Akşener: GÜZEL Parti artık Türkiye’nin ‘de facto’ iktidar partisidir

Vitra

New member
Akşener: GÜZEL Parti artık Türkiye’nin ‘de facto’ iktidar partisidir ÂLÂ Parti Genel Lideri Meral Akşener partisinin küme toplantısında konuştu. Erdoğan’a seslenen Akşener, ” Ortaklarınla sürdürdüğünüz sefaya son verip hizmet nasıl yapılır, ülke nasıl yönetilirmiş cümle aleme göstermeye geliyoruz. Bu ucube sistemin bölümü artık bitti. Sıkı dur sayın Erdoğan başbakan geliyor” sözünü kullandı. Akşener, salondakiler tarafınca ayakta alkışlandı.

Konuşmasının sonunda, “Şunu unutmayın ki; İktidar olmak, bir anlayış problemidir. İktidar olmak, bir tez sorunudur. İktidar olmak, bir çalışkanlık meselesidir” diyen Akşener şunu söylemiş oldu:

“Ve Rabbim’e şükürler olsun ki; DÜZGÜN Parti artık, Türkiye’nin, “de facto” iktidar partisidir”

Akşener’in satırbaşları şu biçimde:

Geçtiğimiz pazar günü 10 Ekim Ankara Tren Garı terör saldırısının yıl dönümüydü. Buradan ömrümüzü kaybeden vatandaşlarımıza bir sefer daha Allah’tan rahmet diliyorum.

‘Sayın Erdoğan sürmenaj olmuşsun, tükenmişlik sendromu yaşıyorsun’

Sayın Erdoğan geçtiğimiz günlerde bir açıklama yaptı. Muhalefet, Türkiye’nin salgın sürecini epey daha başarılı yürütmesini sağlayacak tek bir teklif dahi getirmedi dedi. Sayın Erdoğan belirli ki artık sürmenaj olmuş durumdasın, aşikâr ki partin üzere sen de tükenmişlik sendromu yaşıyorsun.

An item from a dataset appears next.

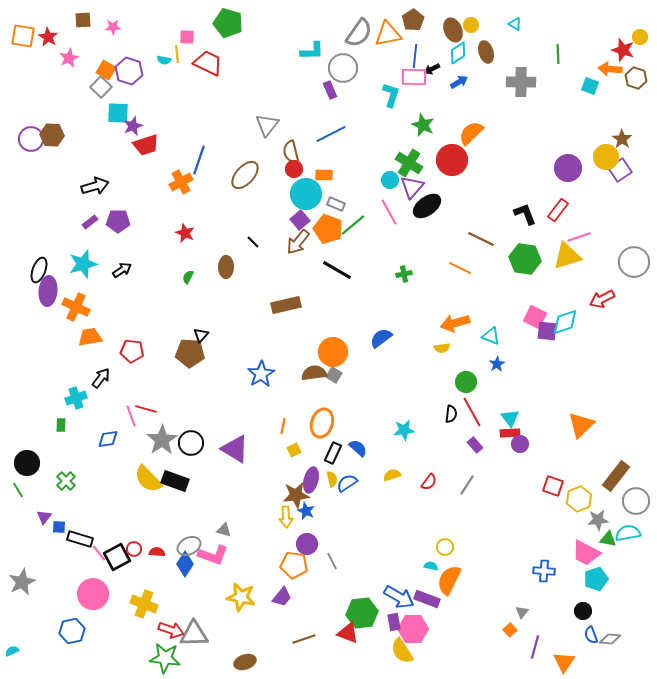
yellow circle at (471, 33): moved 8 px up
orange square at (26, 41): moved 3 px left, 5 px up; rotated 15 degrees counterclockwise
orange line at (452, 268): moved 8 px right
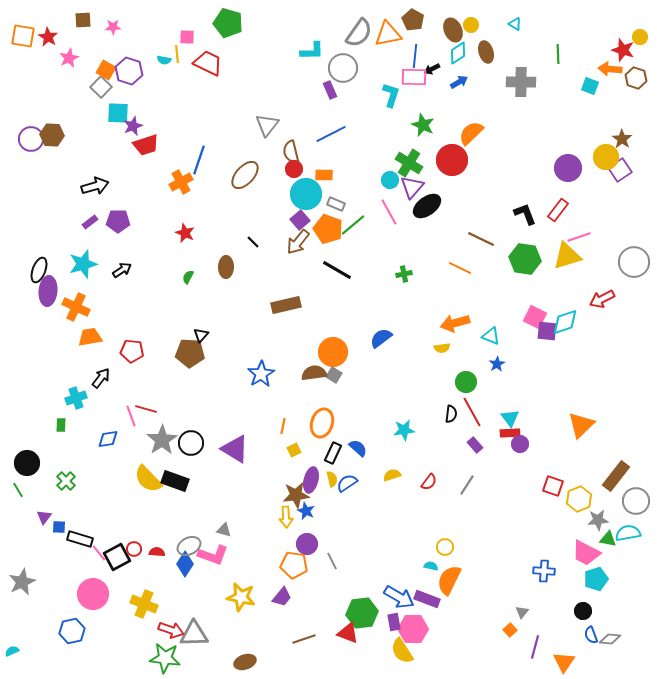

11 Şubat 2020’de ülkemizde birinci olay görülmedilk evvel gerekli tedbirleri aldınız mı? sorularını sana kim sordu. Bu iş denetimden çıkıyor diyerek seni kim uyardı? Pandemi niçiniyle iş yerini kapatmak zorunda olan esnafımıza takviye yapılsın tekliflerini sana kim getirdi?

Maalesef Sayın Erdoğan bunları hatırlamıyor. Kendisine B vitamini ihmal etmemesini, basketbol oynamak yerine sudoku çözmesini tavsiye ediyorum. Bir cumhurbaşkanının yaşadığı hafıza sorunu ulusal bir sorundur.

Kapıdaki güç krizi

Global bir güç krizi, tüm dünyada, süratli bir biçimde büyüyor. Doğalgaz, kömür ve elektrik fiyatları, rekor üstüne rekor kırarken; Uzmanlar, krizin Aralık, Ocak ve Şubat aylarında, daha da büyüyerek, devam edeceğini söylüyor. Pandemi devrinde, alınan önlemler kararında, tüm dünyada, güç gereksinimi azalmıştı. Şimdilerdeyse, bunun tam zıddı bir durum yaşanıyor. Olağanlaşan piyasalar ve üretim kesimi, eskisinden daha fazla güce muhtaçlık duyuyor. ötürüsıyla, güç üretim bölümü ve hammadde üreticileri, bu biçimdesine bir talebi, karşılamaya yetişemiyor. Pekala, dünya kapıdaki güç krizini konuşurken, büyük ekonomist ve dış siyaset duayeni, Sayın Erdoğan ve arkadaşları ne yapıyor? Gelin birlikte bakalım…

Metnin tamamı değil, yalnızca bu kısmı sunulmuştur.